Her doctor recommended she go vegan for better health. She signed up for FoodShare after learning about it through a diabetes management program. While the veganism didn’t work out, her higher consumption of fresh produce did.The pandemic dried up Sadler’s finances. She got sick with COVID-19 before the country shut down, and she faced unemployment for more than a year and a half. At 61, she struggled to return to the workforce with her background in administrative assistance and office management.
“FoodShare made it so easy,” said Sadler, who now has temporary production line work. “Every other week I get a box of fruits and vegetables.”
Which means access to a variety of colorful, fresh ingredients for $5, a discounted rate she wouldn’t be able to find at a supermarket.
The best aspect of the boxes?
“It’s the surprise,” said Sadler, whose co-workers are always curious to see what she brings for lunch. “I like to experiment with food and flavors. It makes it so much fun to never know what I’m getting.”

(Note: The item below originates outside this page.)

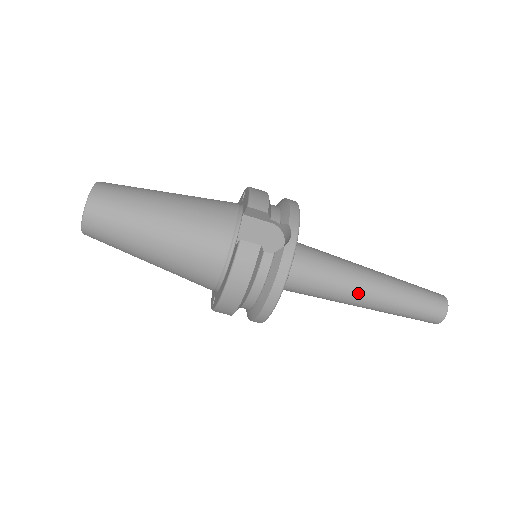
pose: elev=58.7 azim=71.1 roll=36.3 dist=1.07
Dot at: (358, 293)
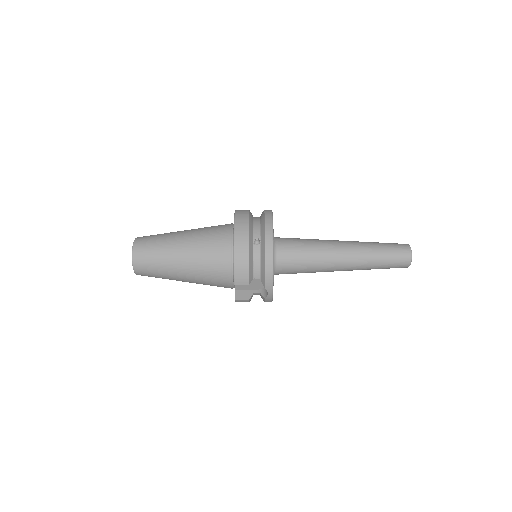
Dot at: (333, 240)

Providing access to farm-fresh foods
Mill Village Farms is a nonprofit that grows food on vacant properties to supply produce to those who are struggling financially, including communities with limited access to farm-fresh foods. The organization provides produce at farmers markets, as well as through FoodShare Greenville, which supplies discounted boxes filled with a diversity of produce at different agency sites.
Sadler said no matter who you are or what age you are, as long as you enjoy experimenting in the kitchen and getting lower-priced produce, Mill Village Farms’ FoodShare program is the way to go.The aim is to make these boxes affordable and easy to pick up for people who may not have access to fresh food and are instead relying on fast food and dollar store options. The boxes also contain recipe cards in English and Spanish so customers are inspired to cook with produce they might not have encountered before, whether that’s a kiwi or spaghetti squash.
While there is federal programming in place, aid doesn’t consistently trickle down to nonprofits like Mill Village Farms. For example, SNAP gives temporary benefits to low-income families to buy groceries. With the help of limited state funds, Mill Village Farms gets a reimbursement when families use SNAP benefits to buy their produce, but it doesn’t cover the full cost.
That means financial contributions are necessary to support the growing infrastructure of nonprofits that combat food insecurity and to support the overwhelming number of Americans like Sadler who need help buying affordable, fresh food.
“This is still an issue in our communities,” Dow said, “and you can help, too.”